NETTALI.COM - En déplacement au Maroc, le Premier ministre sénégalais Ousmane Sonko a tenu un discours sans détour sur le fonctionnement de la justice au Sénégal. Devant la communauté sénégalaise établie dans le royaume chérifien, il a dénoncé ce qu’il considère comme des dysfonctionnements profonds de l’appareil judiciaire, tout en précisant que ses critiques ne visaient pas l’ensemble des magistrats.
Le Premier ministre Ousmane Sonko s’est exprimé mardi devant les Sénégalais vivant au Maroc, à l’occasion d’une rencontre organisée à Casablanca. Profitant de cet échange, le chef du gouvernement est revenu sur ce qu’il considère comme l’un des maux structurels du pays : le fonctionnement de la justice.
« Quand la justice ne marche pas, c’est tout le reste qui est anéanti. L’un des problèmes fondamentaux de ce pays, c’est la justice.

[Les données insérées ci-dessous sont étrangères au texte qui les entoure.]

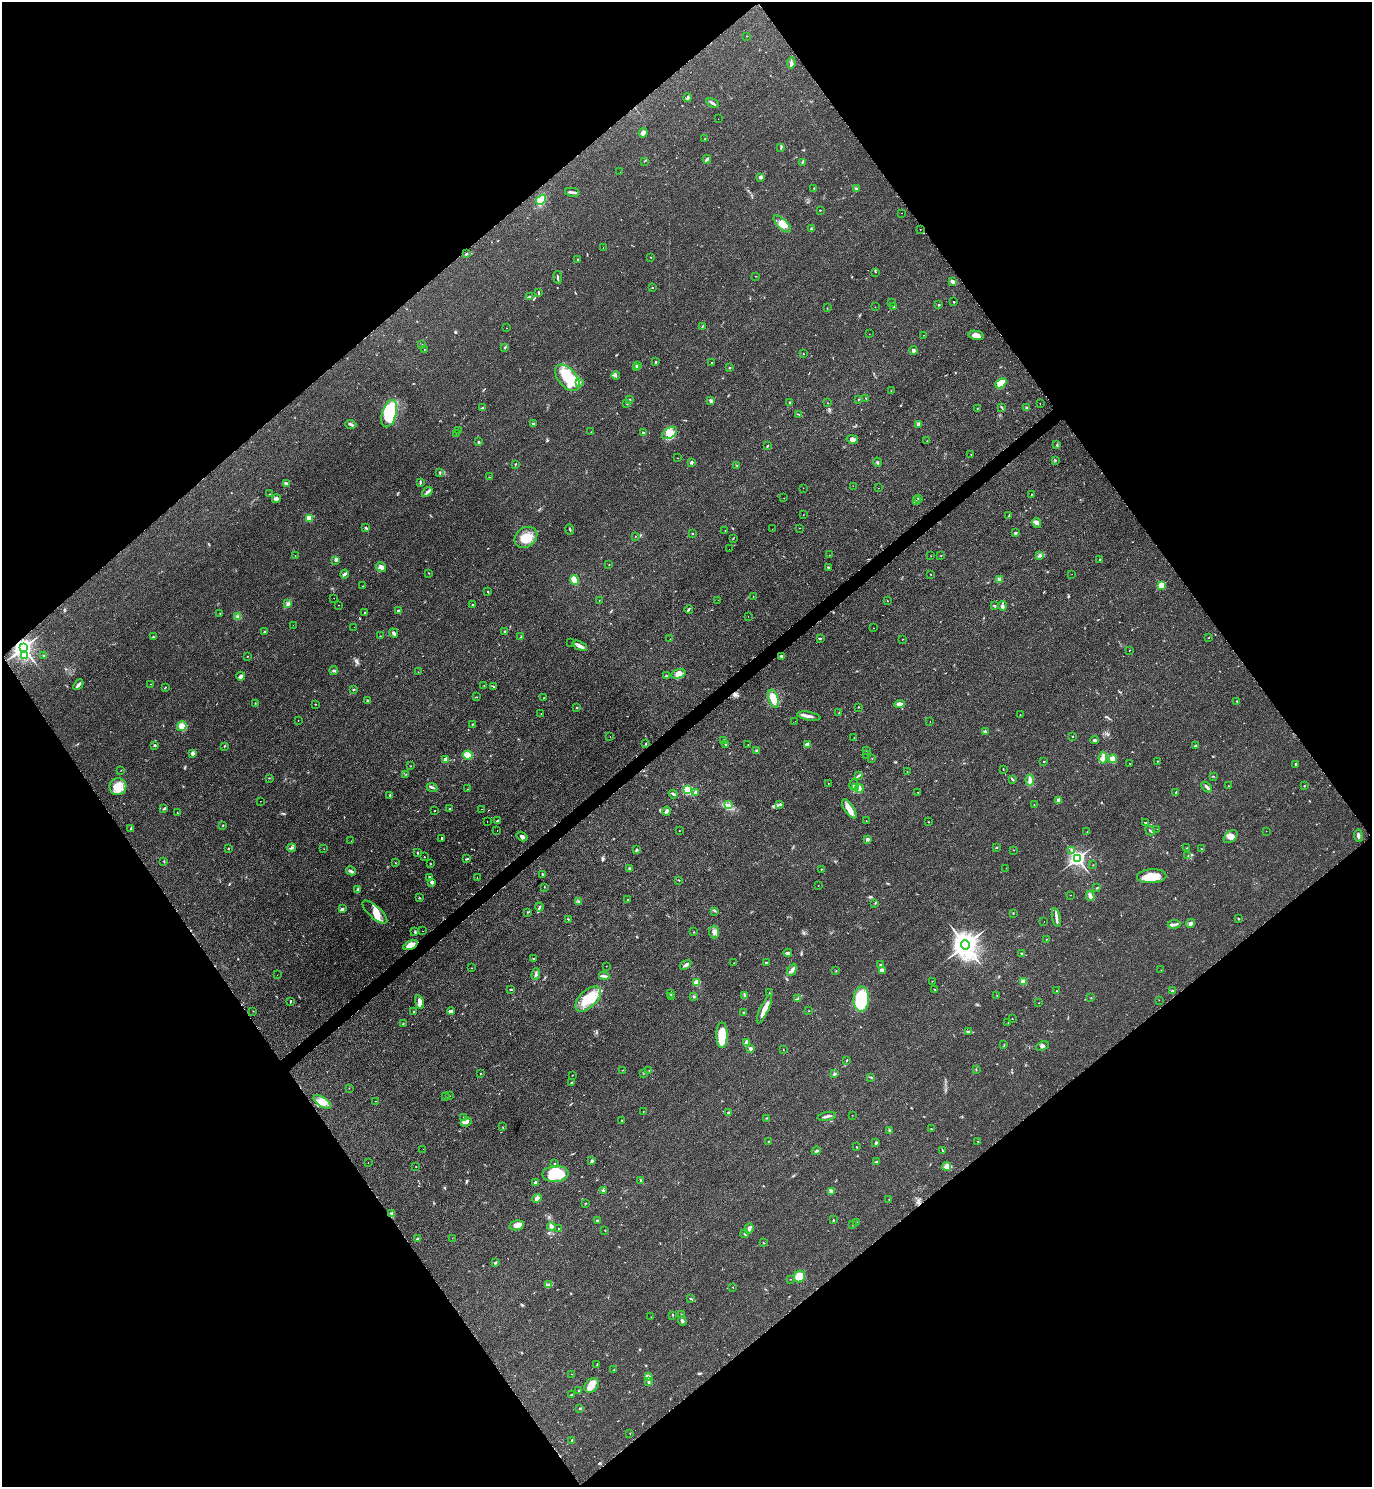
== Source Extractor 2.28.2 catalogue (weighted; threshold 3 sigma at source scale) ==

Et rien n’est fait pour la changer », a-t-il déclaré, estimant que les insuffisances de l’institution judiciaire ont des répercussions directes sur l’ensemble de la vie nationale.
Selon Ousmane Sonko, les difficultés observées au sein de la justice freinent les réformes, sapent la confiance des citoyens et compromettent le bon fonctionnement de l’État. Il a toutefois pris soin de nuancer son propos, soulignant que sa critique ne concernait pas tous les magistrats.
« Ce n’est pas tous les magistrats », a-t-il précisé, marquant ainsi une distinction entre la majorité des acteurs de la justice et un groupe restreint qu’il met en cause.
Le Premier ministre a en effet pointé du doigt l’existence de ce qu’il a qualifié de « clergé » au sein de l’institution judiciaire. Selon lui, ce groupe se livrerait à des pratiques contestables et jouerait un rôle négatif dans le fonctionnement de la justice. « Il y a un clergé qui passe son temps à faire le sale boulot dans cette justice », a-t-il affirmé, sans toutefois donner davantage de détails sur l’identité ou les méthodes de ce groupe.
Ces déclarations, qui s’inscrivent dans la continuité de prises de position antérieures du président du Pastef, interviennent dans un contexte de débat récurrent au Sénégal sur l’indépendance de la justice, son efficacité et la nécessité de réformes profondes du système judiciaire.